KARACHI, March 4: At Chawkandi Art Gallery one normally moves clockwise. I decided to go anticlockwise and was amply rewarded when I saw arguably the best work on display at the joint exhibition by Naz Ikramullah and Amin-ur-Rehman, both Canadian nationals with roots firmly planted in Pakistan.
The Naz Ikramullah painting done in oil on canvas – ‘The ghosts around me’ – has a dreamy quality to it. The building, or shall we say a set of buildings merging into each other, are blurred and the figures are all clad in flowing white robes. They are ghosts, her near and dear ones, who have left her behind and gone to the next world.

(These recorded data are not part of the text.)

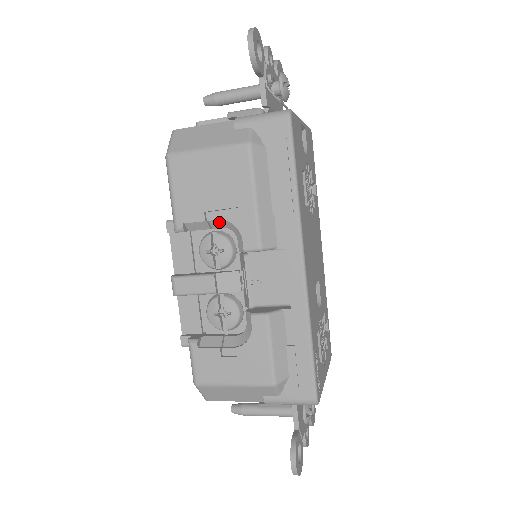
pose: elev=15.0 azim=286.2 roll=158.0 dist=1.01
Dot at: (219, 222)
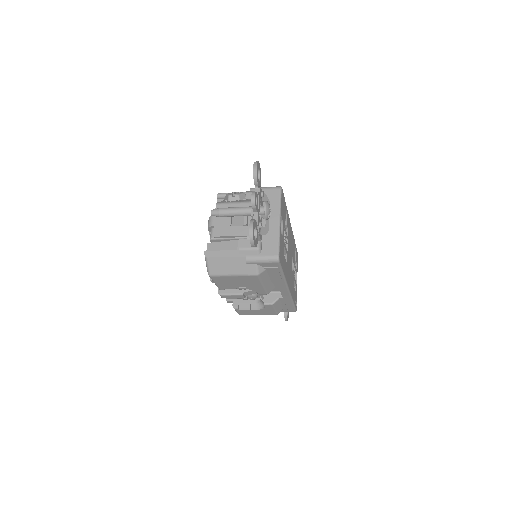
Dot at: occluded
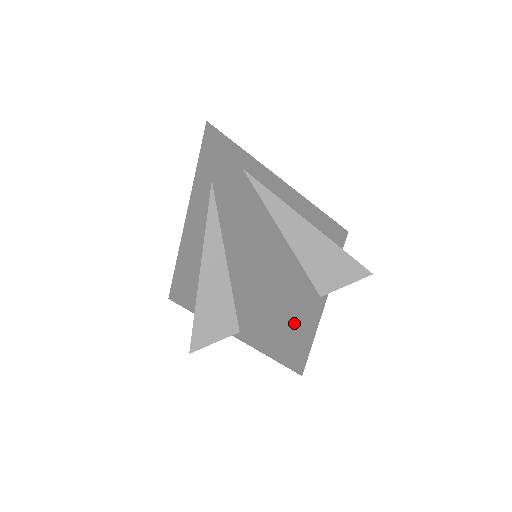
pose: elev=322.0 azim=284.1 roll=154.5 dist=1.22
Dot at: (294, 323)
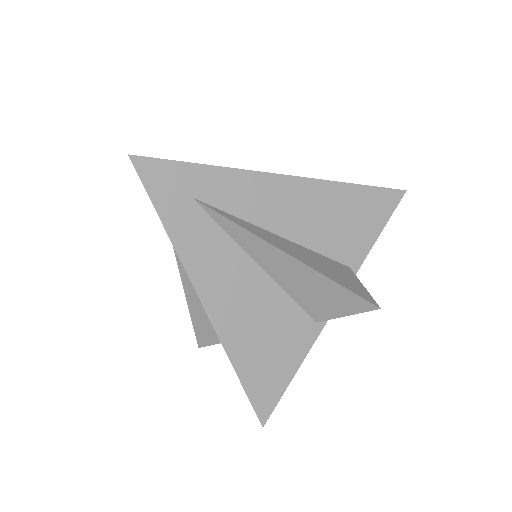
Dot at: (260, 374)
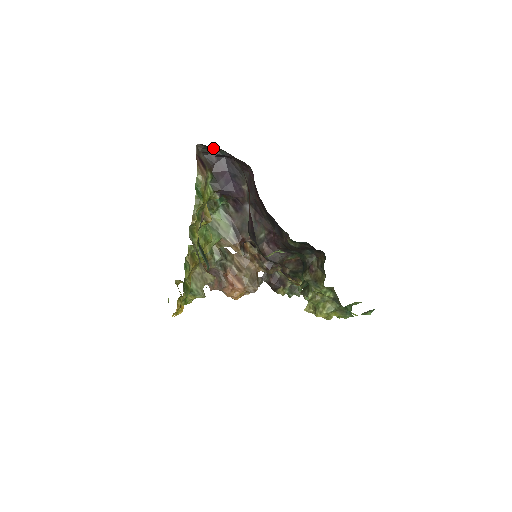
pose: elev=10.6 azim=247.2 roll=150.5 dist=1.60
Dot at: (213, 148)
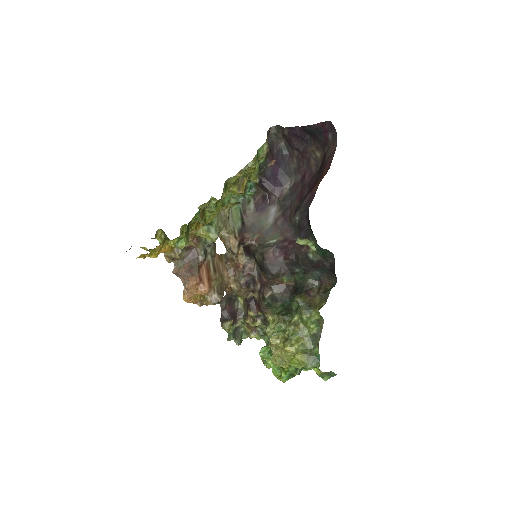
Dot at: (281, 140)
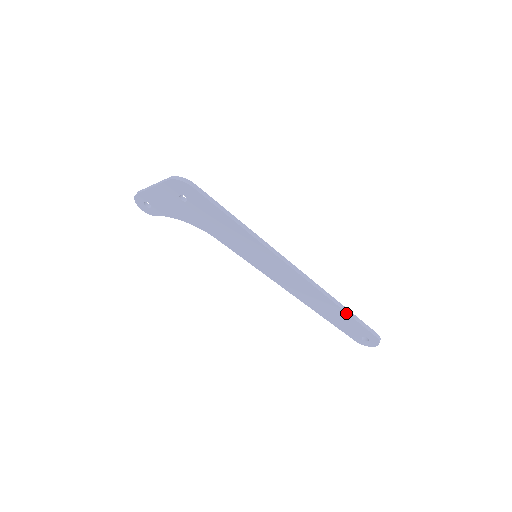
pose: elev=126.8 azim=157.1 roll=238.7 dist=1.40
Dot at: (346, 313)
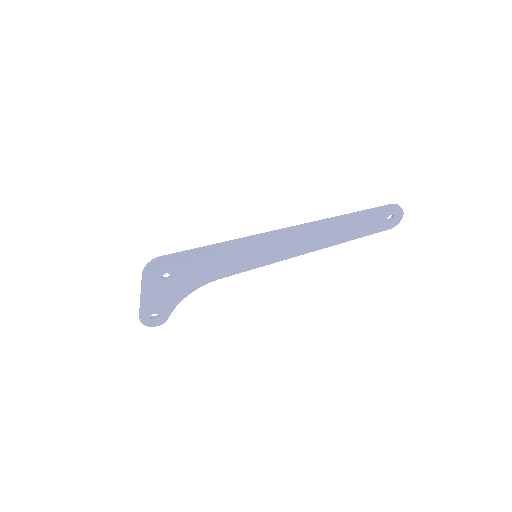
Dot at: (355, 216)
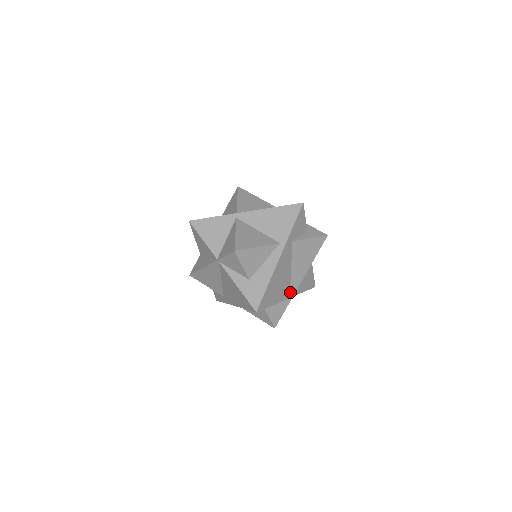
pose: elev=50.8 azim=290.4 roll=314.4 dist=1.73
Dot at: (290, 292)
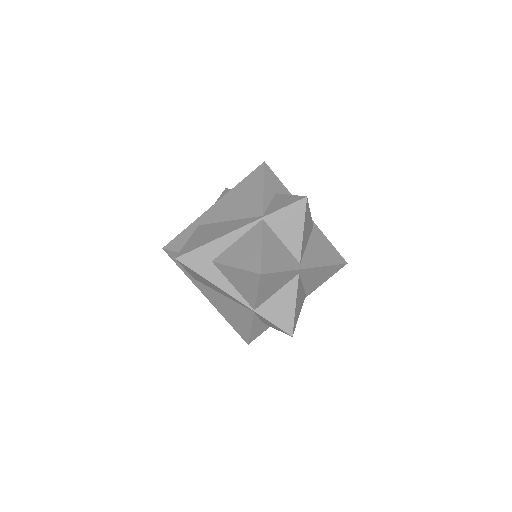
Dot at: occluded
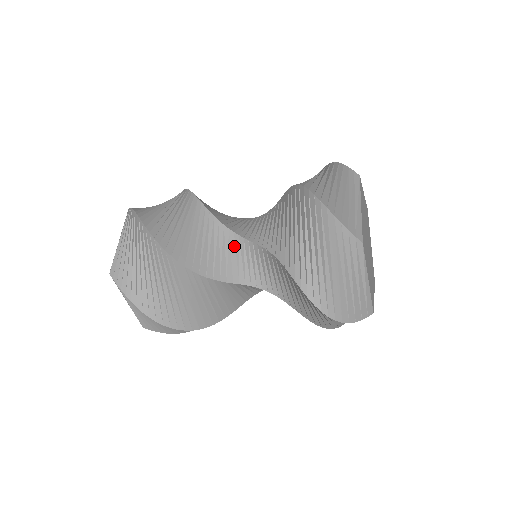
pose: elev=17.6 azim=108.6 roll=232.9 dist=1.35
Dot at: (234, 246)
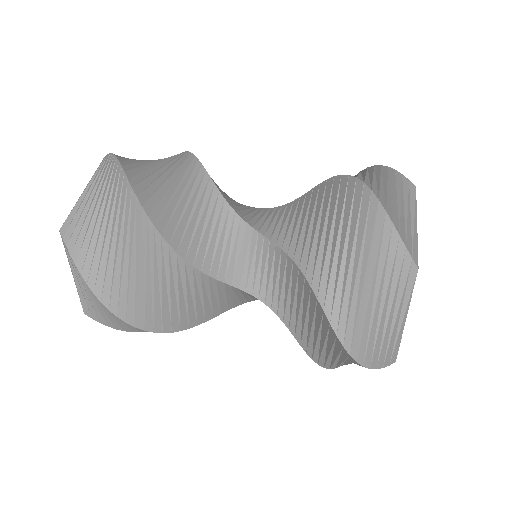
Dot at: (233, 292)
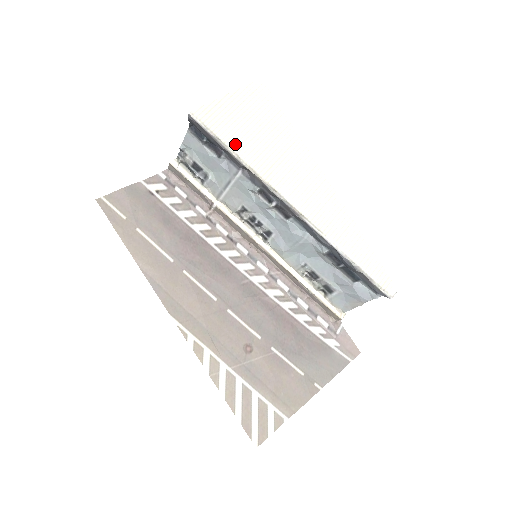
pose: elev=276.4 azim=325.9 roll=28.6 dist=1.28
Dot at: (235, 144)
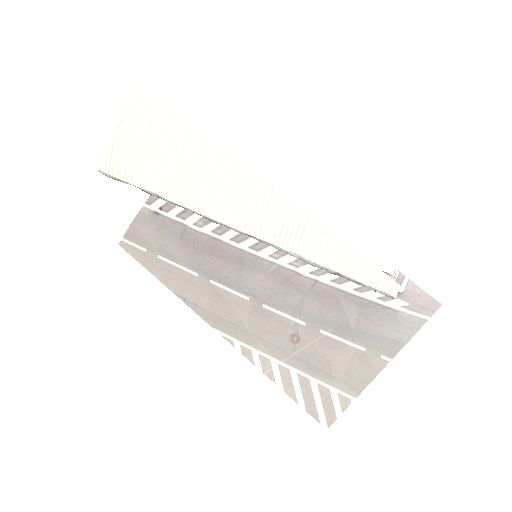
Dot at: (148, 183)
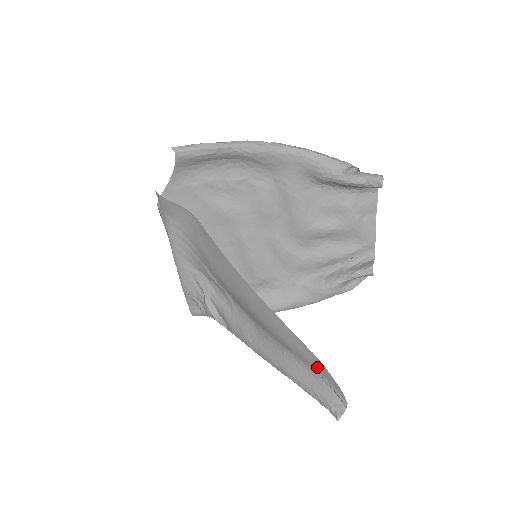
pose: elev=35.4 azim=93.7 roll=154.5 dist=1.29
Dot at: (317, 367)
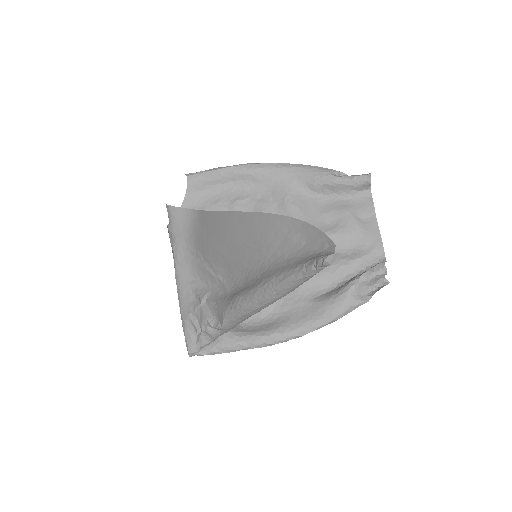
Dot at: (300, 236)
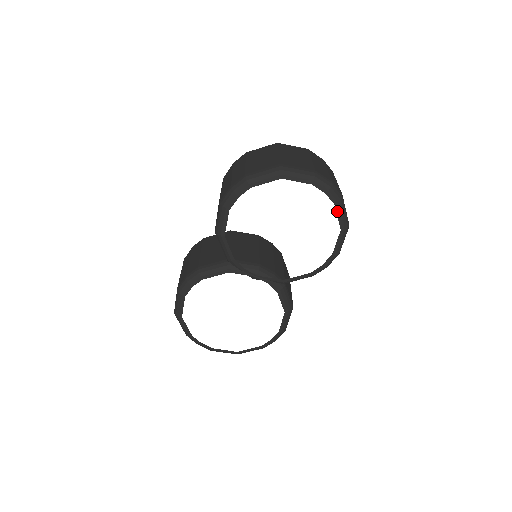
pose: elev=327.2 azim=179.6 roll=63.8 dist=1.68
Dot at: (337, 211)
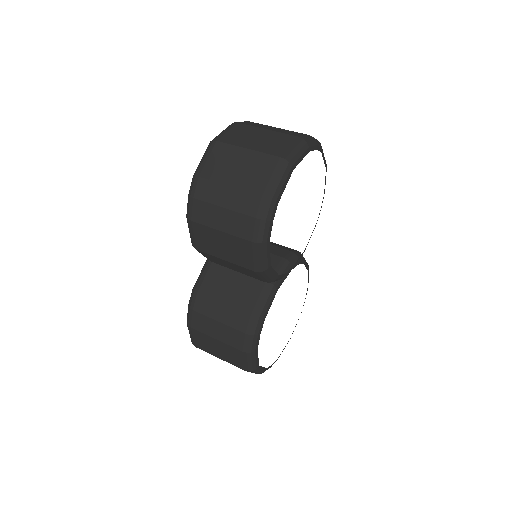
Dot at: (323, 156)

The only relatively clear figure – not in white, of course – is supposed to represent the painter herself.
The artist can be seen in other paintings done in the same series, one of which is another interesting composition. It’s a view from a room at the National Gallery of Arts. It’s again a semi-imaginative world with some kind of surrealistic effect. The lone clear figure is an art student. Maybe it’s the artist herself.
The one painting which recalls the trauma people went through in the wake of the mayhem that followed Benazir Bhutto’s assassination is ‘Hamara Karachi.’ Done in acrylic on canvas, it portrays blindfolded people walking aimlessly. Naz Ikramullah happened to be in Karachi at that time. In fact, almost like a migratory bird she comes to the subcontinent in winters and spends her summers in Canada.
The UK-trained artist is settled in Toronto where she teaches lithography, an art-form in oblivion which needs to be revived. Sure enough, there are two of her pieces in this genre of art, and to say that they are fascinating is to state the obvious. So are her computer-aided prints. She does paintings, scans them and then in Photoshop does through the machine what she can’t do manually. The end-result is beautiful.
Sharing the gallery with Naz Ikramullah is Amin-ur-Rehman, who is a mixed product of the art department at the University of Punjab, the National College of Arts and the University of Manchester, where he did a post-graduate diploma in curatorial studies. He has also been influenced by Ustad Bashir Ud Din, the master miniaturist, who is his father and from whom he has inherited, and who has honed his aesthetics.
Amin-ur-Rehman is as much of a craftsman as he is an artist. He is displaying a series of triple-hung vinyl texts of political slogans, media jargon and tabloid headlines. He has titled them ‘Final Hours: Is there an end to it?’
A socially and politically aware artist, Rehman has another meaningful installation. Titled ‘Market Values,’ it is a series of encaustic mixed media paintings which highlights what he calls the “icon of aggressive globalisation.”
Some paintings portray close-up images of a ship rendered with encaustic. Then there are industrial silos, which suggest industrialisation on a global scale.
His third series shows western dresses displayed on mannequins placed in show windows. The series portrays growing consumerism.
The exhibition of the works of the two Pakistani Canadians, who have both shown their works in different parts of the world, not without earning laurels, will continue till the 11th.